CMI CM-I Problem Sheet 12 (2012)

56. A mass m is attached to a massless spring (spring constant K, unstretched length L) and is free to oscillate in a vertical plane about A. Write the Lagrangian and the Hamiltonian of the system. Write both the Euler-Lagrange equation and the Hamilton's equation and show that they are identical.

57. Let the infinitesimal distance in a curved space be given by  $$ ds^2\ =\ ( g_{ab}(q_1,q_2,\ldots,q_N))d\dot{q}_a d\dot{q}_b\, dt^2\,=\, T^2 dt^2$$ where the summation over a and b is implied and take values 1,2,$\ldots$,N and $t$ is a parameter specifying the trajectory. Find the geodesic equation by minimising $ F(T)\,=\,T^2$ - this is the same as minimising $T$ as $T^2$ is a monotonic function of $T$. This saves considerable algebra.
Show that the geodesic equation is $$ \ddot{q}_p\,=\,\frac{1}{2}g^{-1}_{pa}[\frac{\partial g_{cd}}{\partial q_a}\,-\,\frac{\partial g_{ad}}{\partial q_c}\,-\,\frac{\partial g_{ac}}{\partial q_d}]d\dot{q}_cd\dot{q}_d $$ (again the summation convention has been used).

58. A particle of mass m moves on a spiral $x_3\,=\, k\,\theta, \rho\,=\, R $ ( we are using cylindrical co-ordinates $(\rho ,\theta ,x_3)$ , $x_3 $ being the vertical direction).Find the Hamiltonian and solve the equations of motion.

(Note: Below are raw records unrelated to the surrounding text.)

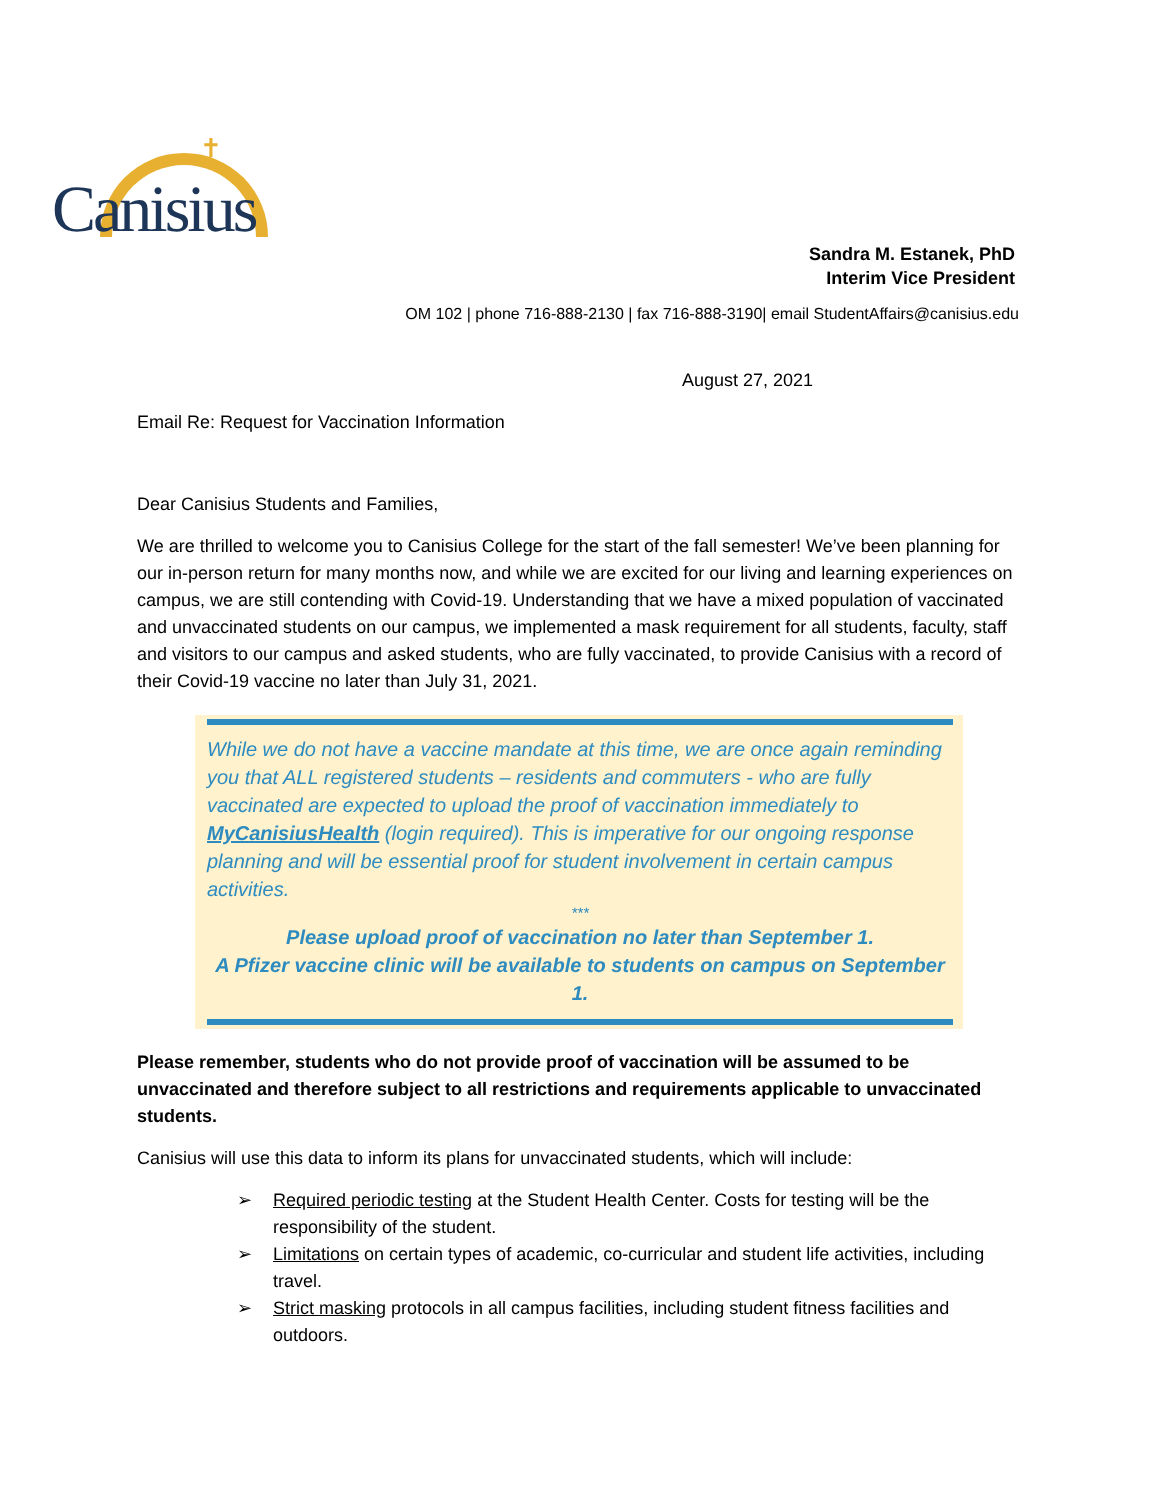✝
Canisius
Sandra M. Estanek, PhD
Interim Vice President
OM 102 | phone 716-888-2130 | fax 716-888-3190| email StudentAffairs@canisius.edu
August 27, 2021
Email Re: Request for Vaccination Information
Dear Canisius Students and Families,
We are thrilled to welcome you to Canisius College for the start of the fall semester! We’ve been planning for our in-person return for many months now, and while we are excited for our living and learning experiences on campus, we are still contending with Covid-19. Understanding that we have a mixed population of vaccinated and unvaccinated students on our campus, we implemented a mask requirement for all students, faculty, staff and visitors to our campus and asked students, who are fully vaccinated, to provide Canisius with a record of their Covid-19 vaccine no later than July 31, 2021.
While we do not have a vaccine mandate at this time, we are once again reminding you that ALL registered students – residents and commuters - who are fully vaccinated are expected to upload the proof of vaccination immediately to MyCanisiusHealth (login required). This is imperative for our ongoing response planning and will be essential proof for student involvement in certain campus activities.
***
Please upload proof of vaccination no later than September 1.
A Pfizer vaccine clinic will be available to students on campus on September 1.
Please remember, students who do not provide proof of vaccination will be assumed to be unvaccinated and therefore subject to all restrictions and requirements applicable to unvaccinated students.
Canisius will use this data to inform its plans for unvaccinated students, which will include:
➢ Required periodic testing at the Student Health Center. Costs for testing will be the responsibility of the student.
➢ Limitations on certain types of academic, co-curricular and student life activities, including travel.
➢ Strict masking protocols in all campus facilities, including student fitness facilities and outdoors.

59. Consider the Lagrangian of a charged particle ( mass m , charge q) in the presence of an  electric $\vec{E}(\vec{r},t)$  and a magnetic field $\vec{B}(\vec{r},t)$. The Lagrangian for the particle is given by
$$ L\ =\ \frac{m\,\vec{\dot{r}}.\vec{\dot{r}}}{2}\,+\, q(-\phi(\vec{r},t)\,+ \vec{A}(\vec{\dot{r}},t)) $$ $$ \vec{E}(\vec{r},t)\ =\ -\vec{\nabla}\,\phi(\vec{r},t) -\frac{\partial \vec{A}(\vec{r},t)}{\partial t} $$ and $$ \vec{B}(\vec{r},t)\ =\ \vec{\nabla}\,\times\, \vec{A}(\vec{r},t) $$
Show that this leads to the correct force law $$ m\frac{d^2\vec{r}}{dt^2}\ =\ q(\vec{E}(\vec{r},t)\,+\,\vec{\dot{r}}\,\times\, \vec{B}(\vec{r},t)) $$ where $\vec{v}\,=\frac{d\vec{r}}{dt}$ is the velocity of the particle.

60. Consider a particle of mass m moving in a plane under the central force $$ F(r)\hat{r}\,=\,(-\frac{k}{r^2}\,+\,\frac{k'}{r^3})\hat{r} $$ with $k\,>\,0$.

1. Write the Lagrangian in terms of polar coordinates $(r,\theta) $.
2. Find the constants of motion.
3. Assume the angular momentum $l^2$ is greater than $-m\,k'$. Obtain an equation for $u\,=\,1/r$ as a function of $ \theta $. Get the general solution for $r$ as a function of $\theta $.